スパッラ。

ただいまこの第3番を聞いたところ。

Cello Suites

Cello Suites

 普通のチェロに比べて、非整数次倍音が豊かというか、密度感やまとまりという点で、基音とのバランスがよく、軽さとともに音色的充実感があり、またバイオリンというよりはビオラ的なタイム感の軽さがあって、リラックスして聞ける。低音はマニアでもない限り十分と感じられるはず。
 私などは普通のチェロでの演奏は、低音が密すぎるように感じるし、テンポも引っ張りがちだし、重すぎて普段聴きに使えた験しがない。ビルスマですらそうだった。
 といって、ビオラでの演奏も、オクターブ高いせいで重心が高く、倍音も当然少なく、マニア向けという感じが否めない。
 曲のクオリティは認めつつ、私のような感想を持っている人というのは、実は結構、特にクラシック馴れしてない人に多いんじゃないかと、勝手に思っている。
 そういう人でも、スパッラのバージョンだったら結構勧められると思う。


 ビオロンチェロ・ダ・スパッラの演奏では外に寺神戸さんの

バッハ:無伴奏チェロ組曲全曲

バッハ:無伴奏チェロ組曲全曲

があるが、未聴。
 バディアロフさんはメルマガももらってるし、サービス公開のあったスパッラの論文も読んでいる。
 スパッラを使った演奏は、例のブランデンブルクの第六番が聴いてみたい。
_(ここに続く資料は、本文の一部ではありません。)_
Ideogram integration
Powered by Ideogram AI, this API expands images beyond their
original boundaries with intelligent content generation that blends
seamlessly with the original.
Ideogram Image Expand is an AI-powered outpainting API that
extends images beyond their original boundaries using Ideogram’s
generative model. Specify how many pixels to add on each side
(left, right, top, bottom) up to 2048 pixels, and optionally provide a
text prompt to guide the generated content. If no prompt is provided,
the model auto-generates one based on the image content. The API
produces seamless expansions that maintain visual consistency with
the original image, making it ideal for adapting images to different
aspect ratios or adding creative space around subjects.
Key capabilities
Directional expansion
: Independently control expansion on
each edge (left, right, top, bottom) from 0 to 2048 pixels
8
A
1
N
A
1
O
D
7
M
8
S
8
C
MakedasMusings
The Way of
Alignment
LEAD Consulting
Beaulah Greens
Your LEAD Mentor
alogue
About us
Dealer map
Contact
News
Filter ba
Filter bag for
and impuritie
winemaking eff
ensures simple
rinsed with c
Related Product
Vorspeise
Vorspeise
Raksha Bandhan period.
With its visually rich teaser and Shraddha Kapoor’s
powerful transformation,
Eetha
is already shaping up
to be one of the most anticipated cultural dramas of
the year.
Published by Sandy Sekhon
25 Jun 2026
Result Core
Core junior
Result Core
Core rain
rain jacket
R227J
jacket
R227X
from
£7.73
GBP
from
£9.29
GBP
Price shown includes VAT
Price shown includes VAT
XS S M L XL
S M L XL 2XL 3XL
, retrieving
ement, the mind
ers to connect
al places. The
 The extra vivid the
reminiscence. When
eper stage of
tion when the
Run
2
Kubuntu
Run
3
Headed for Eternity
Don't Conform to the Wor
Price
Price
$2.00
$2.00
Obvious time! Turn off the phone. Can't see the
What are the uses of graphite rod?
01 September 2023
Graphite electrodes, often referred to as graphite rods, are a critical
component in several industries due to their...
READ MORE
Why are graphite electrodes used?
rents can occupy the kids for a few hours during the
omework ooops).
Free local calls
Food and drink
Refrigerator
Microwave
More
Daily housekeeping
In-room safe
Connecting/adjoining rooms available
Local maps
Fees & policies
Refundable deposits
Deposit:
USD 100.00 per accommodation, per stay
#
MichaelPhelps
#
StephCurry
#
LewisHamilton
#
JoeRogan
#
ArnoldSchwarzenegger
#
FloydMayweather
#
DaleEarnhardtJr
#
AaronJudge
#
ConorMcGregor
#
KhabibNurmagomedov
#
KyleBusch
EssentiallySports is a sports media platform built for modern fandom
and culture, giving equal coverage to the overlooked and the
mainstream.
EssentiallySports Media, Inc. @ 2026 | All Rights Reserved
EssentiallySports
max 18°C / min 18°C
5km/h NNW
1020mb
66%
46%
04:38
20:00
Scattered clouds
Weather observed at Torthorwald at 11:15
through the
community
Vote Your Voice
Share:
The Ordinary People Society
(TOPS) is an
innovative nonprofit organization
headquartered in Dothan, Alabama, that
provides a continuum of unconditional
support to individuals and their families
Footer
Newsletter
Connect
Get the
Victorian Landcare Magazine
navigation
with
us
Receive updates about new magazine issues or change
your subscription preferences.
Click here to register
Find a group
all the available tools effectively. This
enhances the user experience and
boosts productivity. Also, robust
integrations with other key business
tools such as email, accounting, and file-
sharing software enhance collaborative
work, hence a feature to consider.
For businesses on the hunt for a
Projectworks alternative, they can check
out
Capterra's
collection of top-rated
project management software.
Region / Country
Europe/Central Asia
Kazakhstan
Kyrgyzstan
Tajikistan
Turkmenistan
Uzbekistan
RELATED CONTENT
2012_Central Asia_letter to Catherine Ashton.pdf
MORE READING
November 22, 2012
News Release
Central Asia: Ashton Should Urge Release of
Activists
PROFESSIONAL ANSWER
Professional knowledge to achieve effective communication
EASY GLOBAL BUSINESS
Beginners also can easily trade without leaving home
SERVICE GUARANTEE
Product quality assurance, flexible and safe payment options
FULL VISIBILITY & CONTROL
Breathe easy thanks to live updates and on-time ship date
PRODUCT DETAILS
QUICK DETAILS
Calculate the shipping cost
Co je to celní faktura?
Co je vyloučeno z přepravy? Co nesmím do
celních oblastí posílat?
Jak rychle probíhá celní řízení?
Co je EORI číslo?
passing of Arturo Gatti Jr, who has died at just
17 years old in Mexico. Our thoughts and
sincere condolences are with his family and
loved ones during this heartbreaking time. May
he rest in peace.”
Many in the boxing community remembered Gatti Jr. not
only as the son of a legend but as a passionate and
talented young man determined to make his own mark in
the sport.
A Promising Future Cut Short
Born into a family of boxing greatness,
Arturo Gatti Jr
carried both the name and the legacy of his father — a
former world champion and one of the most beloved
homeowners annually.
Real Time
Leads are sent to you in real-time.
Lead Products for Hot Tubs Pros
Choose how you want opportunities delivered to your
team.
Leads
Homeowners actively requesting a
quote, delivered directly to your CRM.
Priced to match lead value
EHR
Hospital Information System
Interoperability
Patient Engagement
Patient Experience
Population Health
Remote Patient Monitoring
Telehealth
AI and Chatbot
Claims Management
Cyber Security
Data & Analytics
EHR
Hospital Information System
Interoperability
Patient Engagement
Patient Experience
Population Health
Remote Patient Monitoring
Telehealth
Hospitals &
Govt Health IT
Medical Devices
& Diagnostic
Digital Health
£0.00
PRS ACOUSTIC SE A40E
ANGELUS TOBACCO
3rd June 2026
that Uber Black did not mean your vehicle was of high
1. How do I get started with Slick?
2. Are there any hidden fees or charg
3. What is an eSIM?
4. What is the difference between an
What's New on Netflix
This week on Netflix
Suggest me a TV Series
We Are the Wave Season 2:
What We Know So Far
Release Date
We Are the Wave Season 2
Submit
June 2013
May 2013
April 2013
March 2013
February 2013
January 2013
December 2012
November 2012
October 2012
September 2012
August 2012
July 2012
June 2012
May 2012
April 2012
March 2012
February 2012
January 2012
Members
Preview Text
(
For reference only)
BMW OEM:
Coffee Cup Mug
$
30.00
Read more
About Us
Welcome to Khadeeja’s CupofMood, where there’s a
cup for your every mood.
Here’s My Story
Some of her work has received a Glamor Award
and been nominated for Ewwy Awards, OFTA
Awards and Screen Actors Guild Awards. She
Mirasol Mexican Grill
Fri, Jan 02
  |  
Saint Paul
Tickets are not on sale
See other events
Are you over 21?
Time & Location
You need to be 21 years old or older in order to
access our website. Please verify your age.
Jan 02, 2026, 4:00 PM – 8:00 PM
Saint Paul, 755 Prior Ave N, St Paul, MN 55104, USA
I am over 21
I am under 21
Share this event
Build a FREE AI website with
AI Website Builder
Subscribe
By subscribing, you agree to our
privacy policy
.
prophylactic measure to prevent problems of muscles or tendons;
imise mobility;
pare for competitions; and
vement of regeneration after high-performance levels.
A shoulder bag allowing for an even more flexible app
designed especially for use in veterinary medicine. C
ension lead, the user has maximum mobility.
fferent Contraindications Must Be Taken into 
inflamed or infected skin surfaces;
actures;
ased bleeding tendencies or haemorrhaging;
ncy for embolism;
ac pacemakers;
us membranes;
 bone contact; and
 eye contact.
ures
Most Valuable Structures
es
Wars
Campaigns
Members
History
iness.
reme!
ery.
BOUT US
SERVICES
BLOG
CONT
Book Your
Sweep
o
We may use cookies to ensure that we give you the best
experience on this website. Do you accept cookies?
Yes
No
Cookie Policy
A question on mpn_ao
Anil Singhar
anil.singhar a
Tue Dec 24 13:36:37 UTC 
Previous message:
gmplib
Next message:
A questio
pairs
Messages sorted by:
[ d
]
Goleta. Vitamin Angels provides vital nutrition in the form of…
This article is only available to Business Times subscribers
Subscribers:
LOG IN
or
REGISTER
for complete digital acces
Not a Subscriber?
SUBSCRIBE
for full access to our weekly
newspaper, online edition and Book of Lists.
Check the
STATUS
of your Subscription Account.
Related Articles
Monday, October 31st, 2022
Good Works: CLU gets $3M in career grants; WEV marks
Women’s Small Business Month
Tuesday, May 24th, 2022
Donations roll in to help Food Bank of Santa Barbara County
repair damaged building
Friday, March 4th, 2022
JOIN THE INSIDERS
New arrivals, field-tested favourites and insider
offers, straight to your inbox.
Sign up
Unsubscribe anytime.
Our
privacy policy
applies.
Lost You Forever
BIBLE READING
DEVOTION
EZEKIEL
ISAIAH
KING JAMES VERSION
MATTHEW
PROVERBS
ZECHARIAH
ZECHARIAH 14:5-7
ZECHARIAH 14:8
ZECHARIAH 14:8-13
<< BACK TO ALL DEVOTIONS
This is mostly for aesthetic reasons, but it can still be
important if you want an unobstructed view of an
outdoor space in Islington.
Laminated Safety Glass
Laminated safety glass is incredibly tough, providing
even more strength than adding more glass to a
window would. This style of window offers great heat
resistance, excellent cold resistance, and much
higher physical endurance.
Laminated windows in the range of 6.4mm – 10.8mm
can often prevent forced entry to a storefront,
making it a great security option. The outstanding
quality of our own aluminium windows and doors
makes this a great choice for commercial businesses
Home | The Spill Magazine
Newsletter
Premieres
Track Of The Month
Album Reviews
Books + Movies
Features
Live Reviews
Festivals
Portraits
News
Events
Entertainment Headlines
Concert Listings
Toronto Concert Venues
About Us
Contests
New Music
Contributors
この曲のチェロパートは、とてもあの楽器のために書かれたとは思えない音使い・指使いで、プロ並みの手練れでないと引きこなせず、多分そのせいもあって、実演に接する機会は少ない。スパッラの登場で、必ずしもプロでなくても、十分にアンサンブル出来ところまで現実的な難易度になるはずで、そういうのが増えてくれたら良いのになぁ、とか思うのである。